The results are not too surprising. Police officers, many carrying around an unconscious or overt bias against people of color, hired for being aggressive and authoritarian, but also understanding that their place within society in on the lower part of the bell curve will tend to act out their anxieties. And since they literally have the power of life and death, it’s pretty hard to keep your feelings in check when you figure that black guy probably doesn’t like you and has a gun, and you want to make it home to dinner. Meanwhile the black guy, being an otherwise normal human, is sick to death of being pulled over and acting subservient to police officers and white people in general. It all feeds on itself.

But feeding it all are those on top: the politicians and basically those with money, projecting their class and racial biases on those who enforce the law, and tacitly looking the other way so often when incidents like these occur. It’s a rare cop whose behavior will be judged criminal when they happen.

How do we stop this? In reality it is a very complex and multidimensional issue. Getting cops some cultural sensitivity training and making them wear body cameras isn’t enough. A real solution requires a lot of lowering of shields, community discussion and transgressing not just our racial prejudices but our class prejudices as well.

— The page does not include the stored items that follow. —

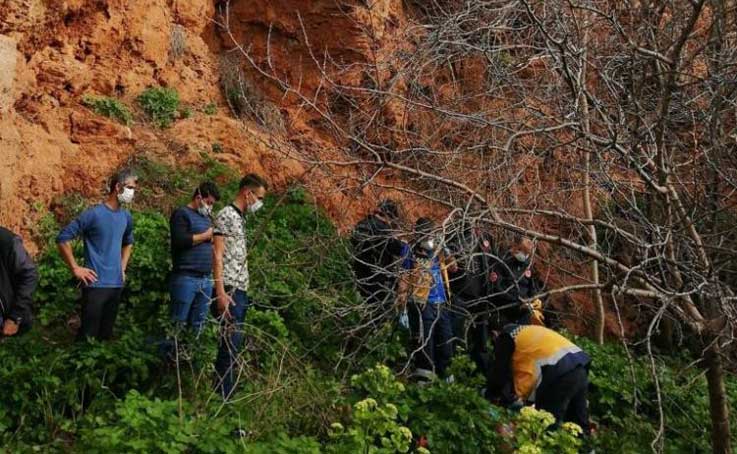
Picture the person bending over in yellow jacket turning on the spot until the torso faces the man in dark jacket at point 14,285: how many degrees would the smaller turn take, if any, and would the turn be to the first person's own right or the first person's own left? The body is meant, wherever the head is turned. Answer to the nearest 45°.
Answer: approximately 45° to the first person's own left

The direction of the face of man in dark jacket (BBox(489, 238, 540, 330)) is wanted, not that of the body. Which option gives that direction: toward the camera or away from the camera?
toward the camera

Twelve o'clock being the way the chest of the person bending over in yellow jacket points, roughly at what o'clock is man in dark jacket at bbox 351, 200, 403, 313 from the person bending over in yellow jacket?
The man in dark jacket is roughly at 12 o'clock from the person bending over in yellow jacket.

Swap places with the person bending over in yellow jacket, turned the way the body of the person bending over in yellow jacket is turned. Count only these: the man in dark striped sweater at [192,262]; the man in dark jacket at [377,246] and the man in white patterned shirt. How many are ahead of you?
3

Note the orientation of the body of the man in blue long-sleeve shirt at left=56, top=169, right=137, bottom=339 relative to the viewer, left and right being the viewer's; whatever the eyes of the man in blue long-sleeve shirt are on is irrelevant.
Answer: facing the viewer and to the right of the viewer

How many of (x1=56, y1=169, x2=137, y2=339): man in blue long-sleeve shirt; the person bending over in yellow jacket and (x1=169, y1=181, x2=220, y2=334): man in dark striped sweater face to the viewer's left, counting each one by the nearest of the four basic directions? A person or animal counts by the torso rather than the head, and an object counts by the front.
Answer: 1

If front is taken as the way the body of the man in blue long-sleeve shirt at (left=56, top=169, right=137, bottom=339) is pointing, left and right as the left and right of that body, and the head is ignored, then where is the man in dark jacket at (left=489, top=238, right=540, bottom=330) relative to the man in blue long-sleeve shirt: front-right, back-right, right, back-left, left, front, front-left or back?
front-left

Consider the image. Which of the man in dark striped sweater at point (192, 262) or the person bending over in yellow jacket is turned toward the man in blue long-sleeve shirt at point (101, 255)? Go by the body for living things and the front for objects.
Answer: the person bending over in yellow jacket

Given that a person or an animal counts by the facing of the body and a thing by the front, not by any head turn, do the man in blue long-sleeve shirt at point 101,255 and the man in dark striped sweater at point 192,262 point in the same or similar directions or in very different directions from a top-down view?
same or similar directions

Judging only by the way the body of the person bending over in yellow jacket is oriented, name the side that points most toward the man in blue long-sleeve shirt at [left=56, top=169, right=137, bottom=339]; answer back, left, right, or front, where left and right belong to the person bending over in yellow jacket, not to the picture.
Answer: front

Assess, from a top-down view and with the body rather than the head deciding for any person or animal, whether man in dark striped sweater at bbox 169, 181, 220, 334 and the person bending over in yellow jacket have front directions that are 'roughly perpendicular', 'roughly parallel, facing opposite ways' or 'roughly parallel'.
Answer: roughly parallel, facing opposite ways

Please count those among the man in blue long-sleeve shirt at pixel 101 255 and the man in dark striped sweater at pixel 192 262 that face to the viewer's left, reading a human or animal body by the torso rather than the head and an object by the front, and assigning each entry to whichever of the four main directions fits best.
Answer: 0

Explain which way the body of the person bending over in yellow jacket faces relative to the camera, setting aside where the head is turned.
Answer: to the viewer's left
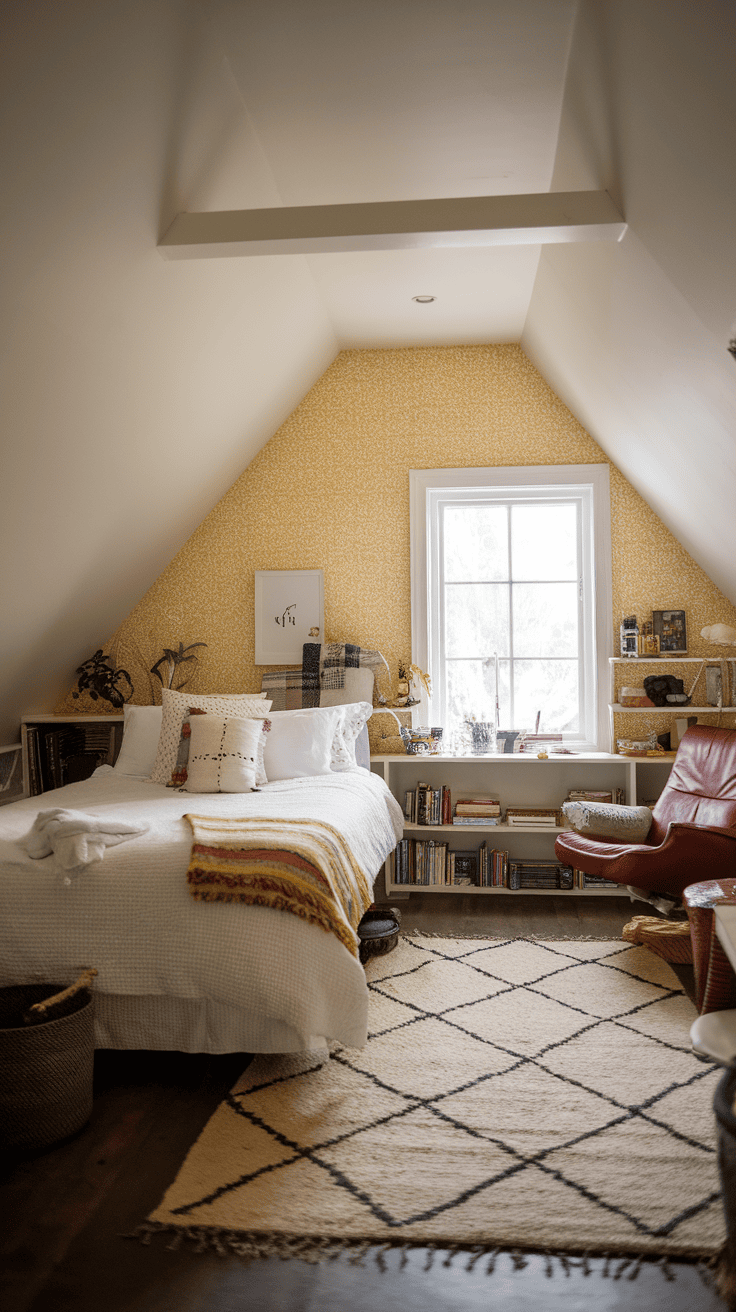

Certainly those we are hiring as cops aren’t getting the right training for a 21st century America. We are in general picking the wrong people for these jobs and not paying them commensurate with their difficult jobs, much like teachers. The overarching issue is really our staggering level of income inequality, if not the downright cruelty of society in general. Recently the Arizona legislature decided it hadn’t made the poor miserable enough yet. Now it’s limiting TANF benefits to the poor from two years total to one year, as if people are only allowed to be poor once. Otherwise, let ‘em eat cake, which in their case may be Twinkies. There is no compassion here, simply on overwhelming disgust from those in power toward those that have none.

In short, it’s going to take a lot of time but mostly it’s going to take a lot of white people like me to stand up and say “Enough!” This is because apparently we’re the only ones the power brokers listen to. Besides posting essays like this, I’m pondering the best way that a white male like me can move the needle on this issue. Suggestions are welcome.